Все сдвинулось, и я увидела свои руки. Они действительно терли мне глаза, пытались вернуть к жизни. Они, не я. Я будто наблюдала за ними со стороны. Я словно свернулась калачиком в комнате своей головы и смотрела в окно на их приближения и отдаления.
Кроме рук, виднелся странный пейзаж, похожий на подземную пещеру, а я плыла в лодке по реке, и все вокруг было темно-зеленое. Это был другой мир, крайне настоящий. К тому же было неудобно. Кто-то уперто посылал одно и то же сообщение в междупространство, и оно тиклило обозрение, вроде занозно заевшей пластинки. Невыносимо. Как одеяло, натянула я треуголистое наваждение обратно, отрицая этот мир, возвращаясь к пирамидальному сну.

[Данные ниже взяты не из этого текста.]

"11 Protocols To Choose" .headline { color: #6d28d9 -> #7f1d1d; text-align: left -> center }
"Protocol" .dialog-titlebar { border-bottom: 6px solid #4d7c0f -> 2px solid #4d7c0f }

А там было неспокойно. Лиловые небеса багровели, вибрации колыхались неистово – снежные чайки падали кнопками оземь и тут же восставали римскими легионерами в исключительно белой форме и с белыми же клинками. Те, быстро обсыхая от переходной гуаши, формировали военные построения, готовясь, видимо, атаковать дом, от которого веяло тревогой. Чувство его страшной незащищенности перед надвигающейся бедой, запах серы, а самое главное – что это все моя, моя вина и ничего теперь изменить нельзя, привело меня в отчаяние.
«Простите, простите; я не знала», – зашевелилась я внутри. С этими мыслями я шагнула вовне, прямо в консольный тамбур междупространства.

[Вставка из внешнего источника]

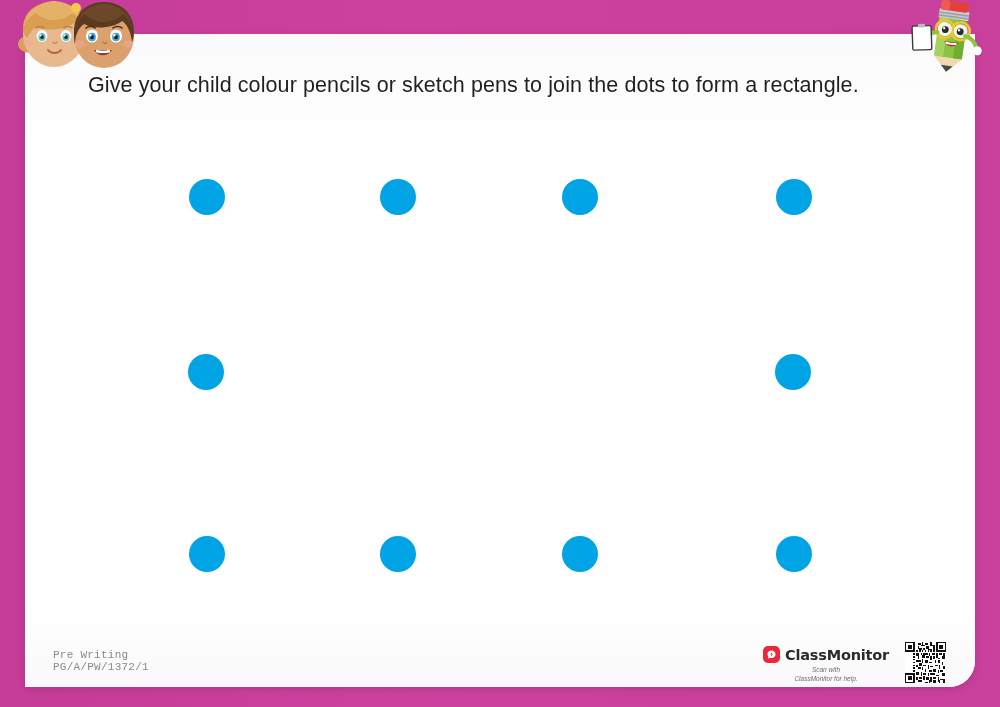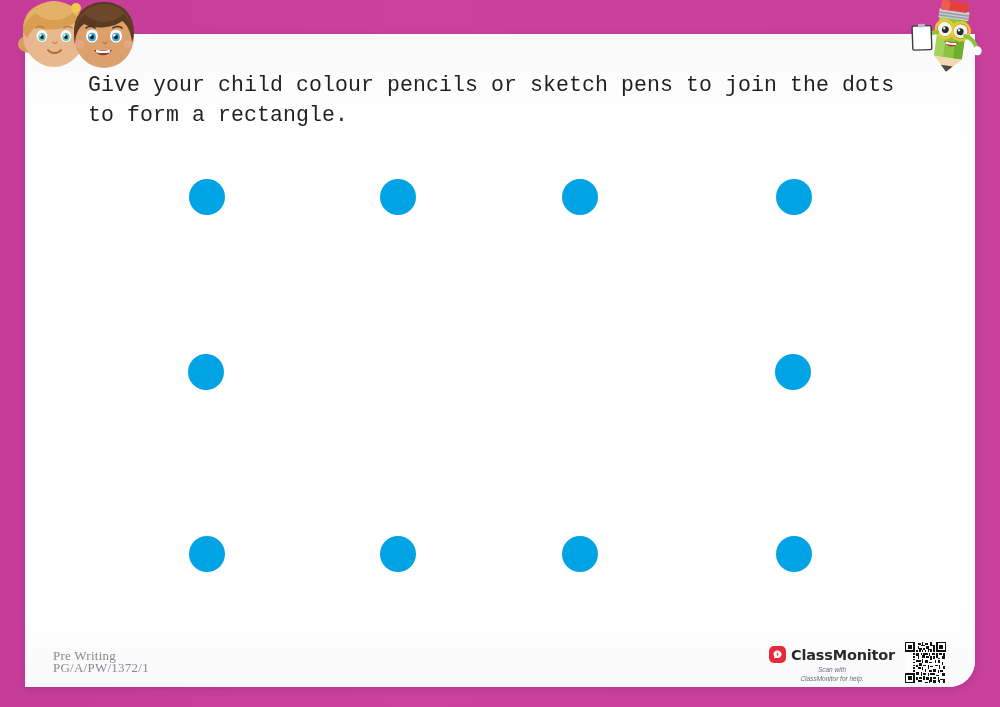"Give your child colour pencils" .heading { font-family: Liberation Mono, monospace -> Liberation Sans, sans-serif }
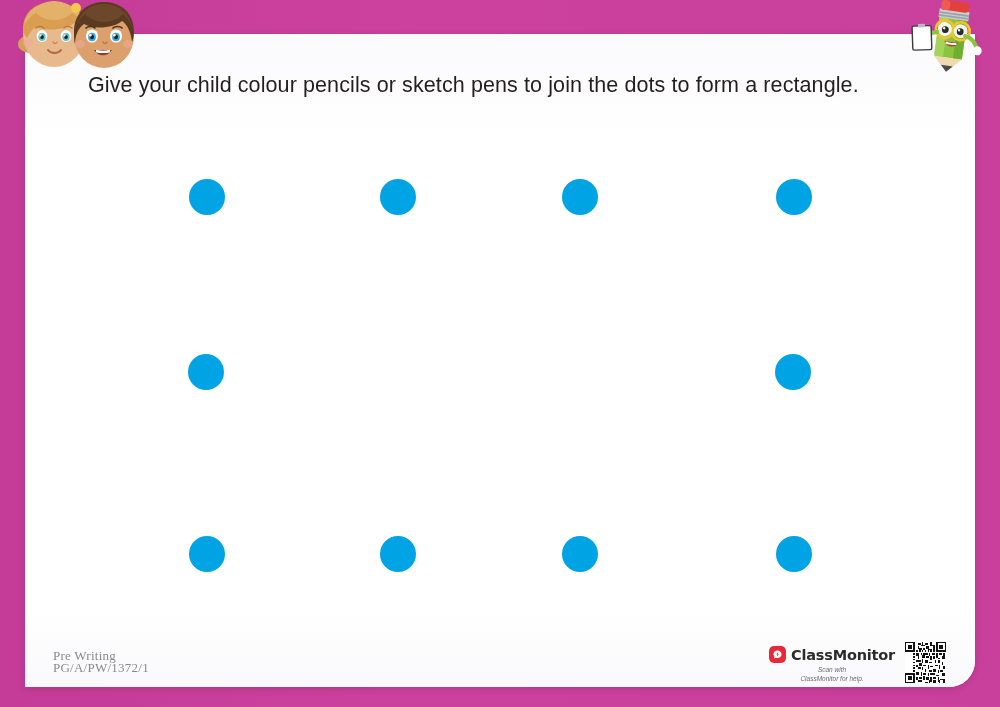"Pre Writing" .footer-code { font-family: Liberation Serif, serif -> Liberation Mono, monospace; font-size: 13px -> 11px }
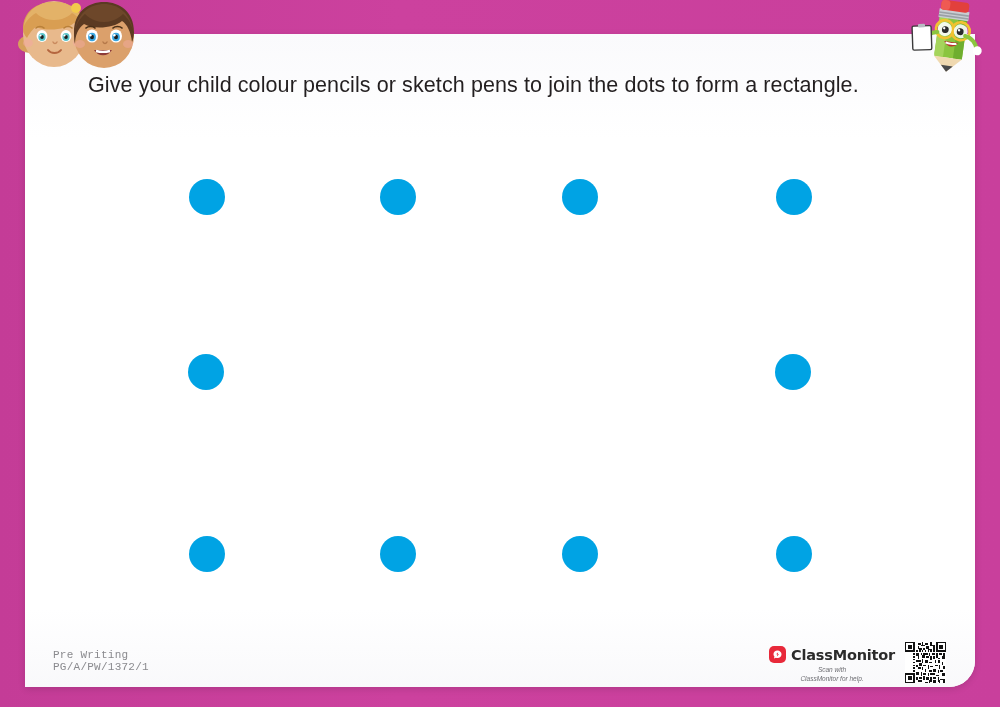"ClassMonitor" .brand-block { gap: 10px -> 16px }
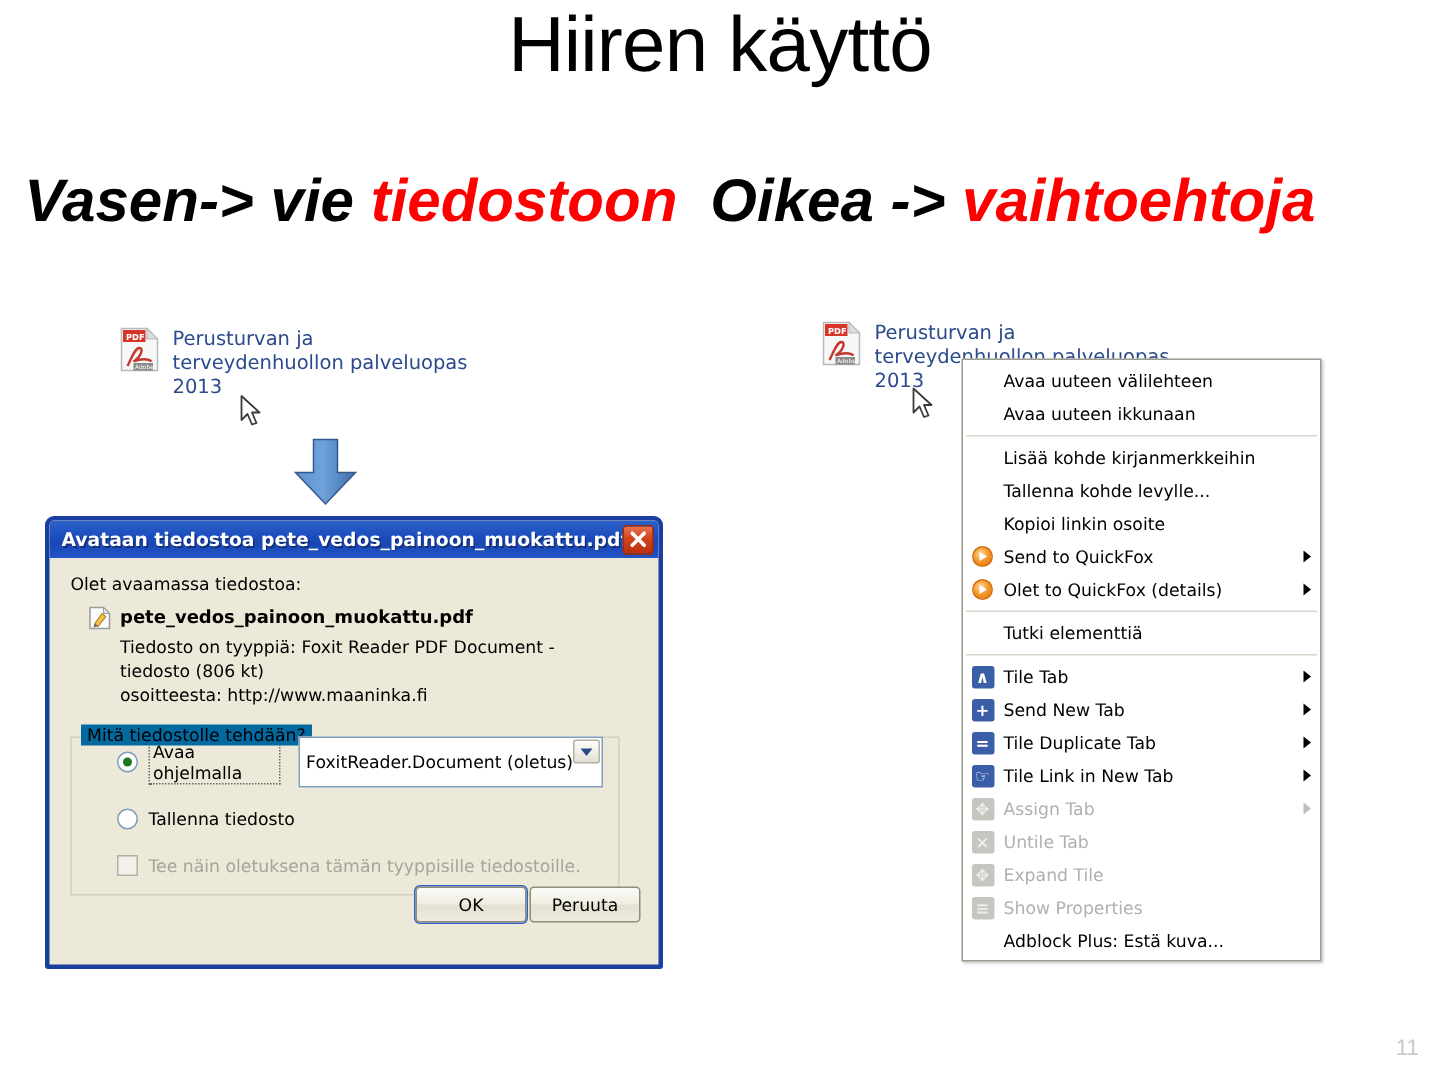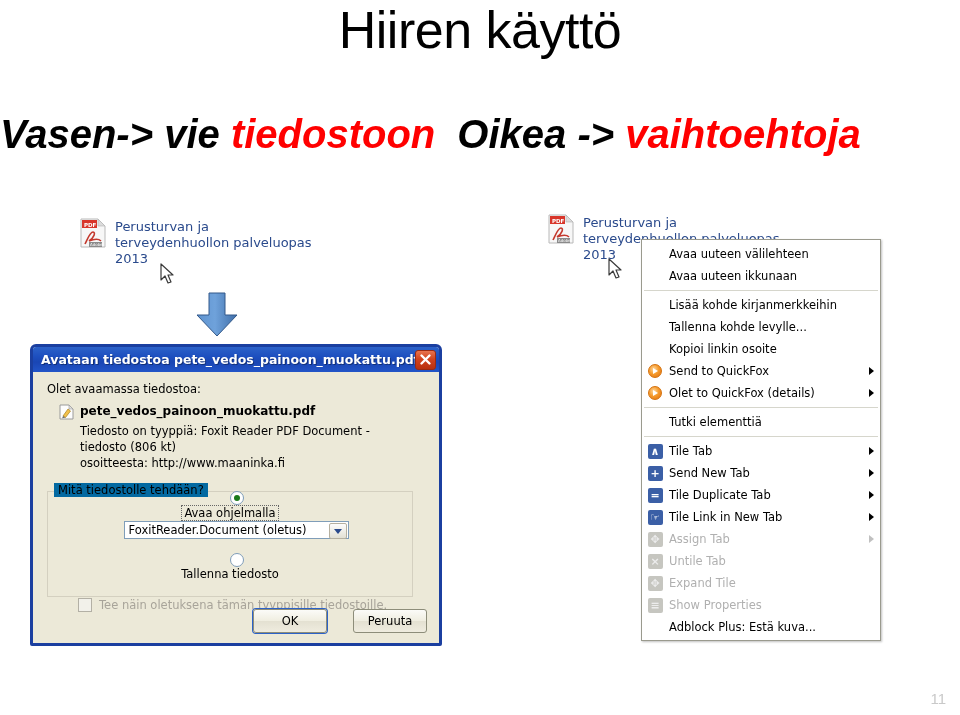"Vasen-> vie tiedostoon Oikea ->" #slide-subtitle { text-align: left -> right }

На месте привычной темноты междупространства пылал красный огонь. Я не сразу поняла, что красное – это послания, вырезанные на черном фоне. А точнее, послание. Одно и то же. Много, очень много раз. Порезы сообщений наслаивались друг на друга как почерк скоропишущего маньяка, кромсающего повесть на одной и той же строчке, поверх и поверх: снова, снова, снова. Маньяком, конечно, была Фая.
– X <<[?]!!!, – вскричала я, и порезы перестали возникать. Елочными игрушками они растаяли, пока не остался только один: « [Ix>!~]»
«Проснись!»
Во мне будто что-то взметнулось наружу, и глаза открылись.

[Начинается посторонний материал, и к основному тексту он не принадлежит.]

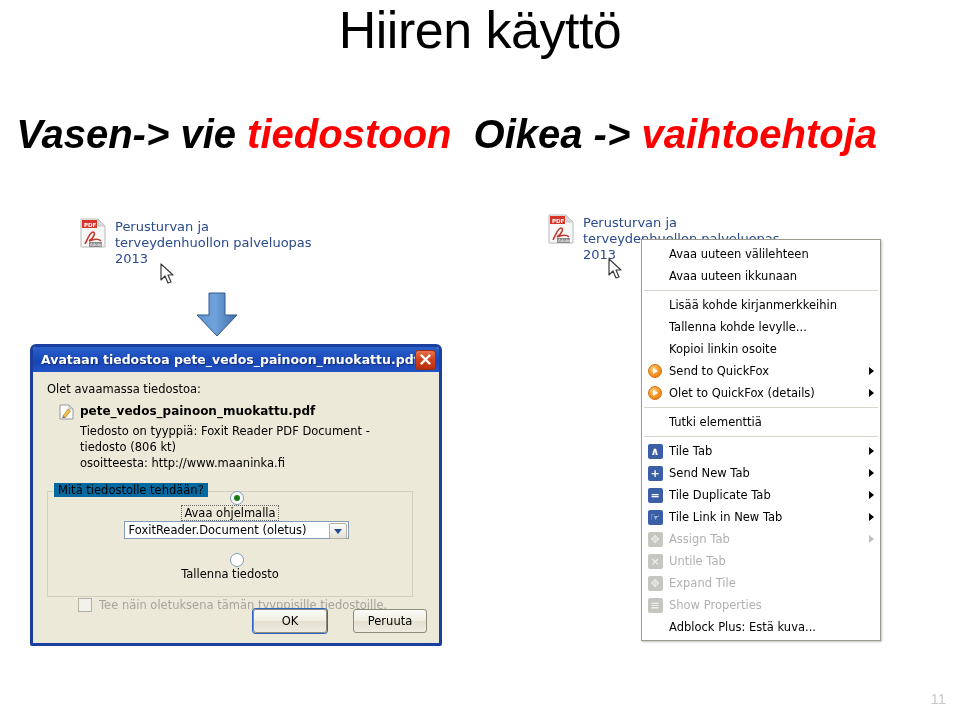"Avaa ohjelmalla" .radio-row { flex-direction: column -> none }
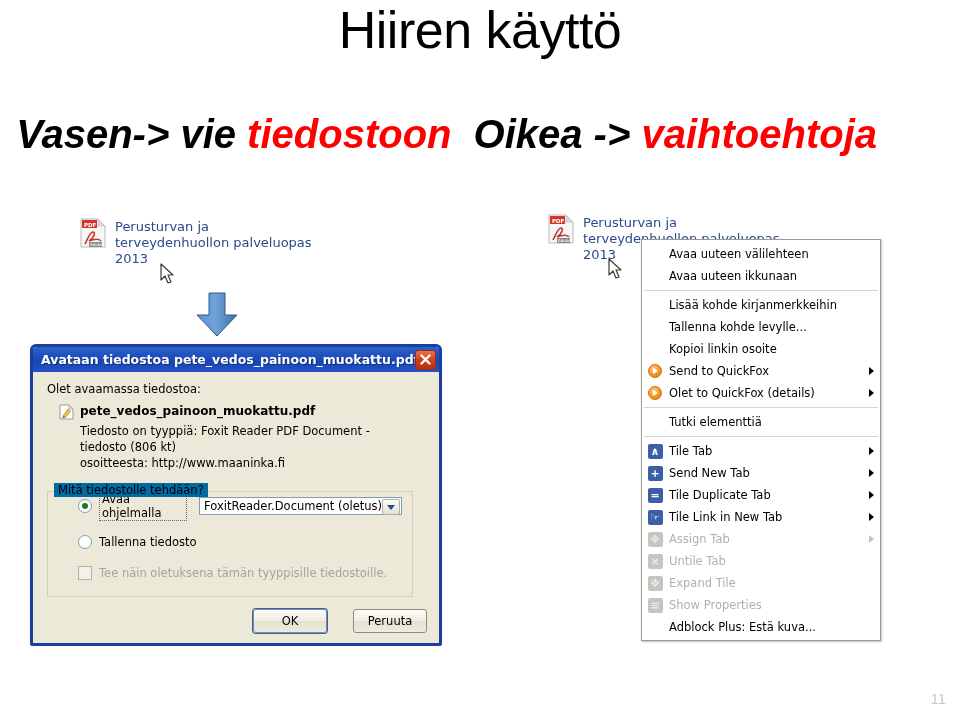"FoxitReader.Document (oletus)" .combo { height: 18px -> 34px }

– Вернулась? Настройки есть? – спросил лодочник, стоящий напротив. Он напоминал елку, нарисованную художником-супрематистом: три треугольника – маленький, средний, большой, – стоящие друг на друге. На верхнем треугольнике пролегали борозды намеченного лица: два острых угла глаз и росчерк рта у основания. Лодочник стоял на самом краю лодки вполоборота и, судя по всему, мысленно управлял ее движением. Я же лежала на спине, на днище.
– Нет настроек? – спросил он риторическим тоном и вздохнул. Я приподнялась на руках и осмотрелась. Пространство вокруг походило на широко выщербленный подземный ход; реку, текущую внутри горы. Стены, природно неровные, перемеркивались яркими мушками. Сильно пахло пластилином. Все, включая лодку и лодочника, было темно-зеленого цвета. Только вода, дремучая синева, выделялась на пластилиновом фоне.
– О чем ты? – спросила я, обнаружив способность выражаться.
– Не знаешь? Ну и нету, значит, – обиженно кивнул лодочник. – А говорили, будут, – подныл он гнусаво. – Обратно теперь не плыть, высажу на Влаз, значит.
Лодка, прорезая диагональ в потоке, уверенно двинулась к стене.
– Скажи: огонь есть, – появилась Фая.
– Нету, – наивно подумала я в ее сторону, все еще плавая сознанием.
– Придумаешь. Не помнишь как? Нам не нужно на Влаз.
– Что такое Влаз? Где корабли? – память вворачивалась осьминожками, щупальце за щупальцем. – Корабли, красные, которые падали? Как я здесь оказалась? – пробормотала я.